*** Begin section ***

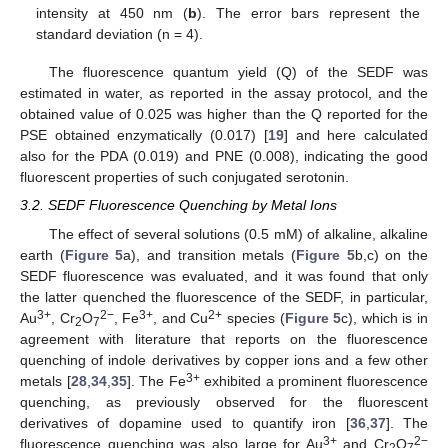
intensity at 450 nm (
b
). The error bars represent the
standard deviation (n = 4).
The fluorescence quantum yield (Q) of the SEDF was
estimated in water, as reported in the assay protocol, and the
obtained value of 0.025 was higher than the Q reported for the
PSE obtained enzymatically (0.017) [
19
] and here calculated
also for the PDA (0.019) and PNE (0.008), indicating the good
fluorescent properties of such conjugated serotonin.
3.2. SEDF Fluorescence Quenching by Metal Ions
The effect of several solutions (0.5 mM) of alkaline, alkaline
earth (
Figure 5
a), and transition metals (
Figure 5
b,c) on the
SEDF fluorescence was evaluated, and it was found that only
the latter quenched the fluorescence of the SEDF, in particular,
3+
2−
3+
2+
Au
, Cr
O
, Fe
, and Cu
species (
Figure 5
c), which is in
2
7
agreement with literature that reports on the fluorescence
quenching of indole derivatives by copper ions and a few other
3+
metals [
28
,
34
,
35
]. The Fe
exhibited a prominent fluorescence
quenching, as previously observed for the fluorescent
derivatives of dopamine used to quantify iron [
36
,
37
]. The
3+
2−
fluorescence quenching was also large for Au
and Cr
O
2
7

*** End section ***

→ **Exercise prompt**
Each entry above should be restated word for word, though no picture may appear in the copy.

→ **Reply**
intensity at 450 nm (
b
). The error bars represent the
standard deviation (n = 4).
The fluorescence quantum yield (Q) of the SEDF was
estimated in water, as reported in the assay protocol, and the
obtained value of 0.025 was higher than the Q reported for the
PSE obtained enzymatically (0.017) [
19
] and here calculated
also for the PDA (0.019) and PNE (0.008), indicating the good
fluorescent properties of such conjugated serotonin.
3.2. SEDF Fluorescence Quenching by Metal Ions
The effect of several solutions (0.5 mM) of alkaline, alkaline
earth (
Figure 5
a), and transition metals (
Figure 5
b,c) on the
SEDF fluorescence was evaluated, and it was found that only
the latter quenched the fluorescence of the SEDF, in particular,
3+
2−
3+
2+
Au
, Cr
O
, Fe
, and Cu
species (
Figure 5
c), which is in
2
7
agreement with literature that reports on the fluorescence
quenching of indole derivatives by copper ions and a few other
3+
metals [
28
,
34
,
35
]. The Fe
exhibited a prominent fluorescence
quenching, as previously observed for the fluorescent
derivatives of dopamine used to quantify iron [
36
,
37
]. The
3+
2−
fluorescence quenching was also large for Au
and Cr
O
2
7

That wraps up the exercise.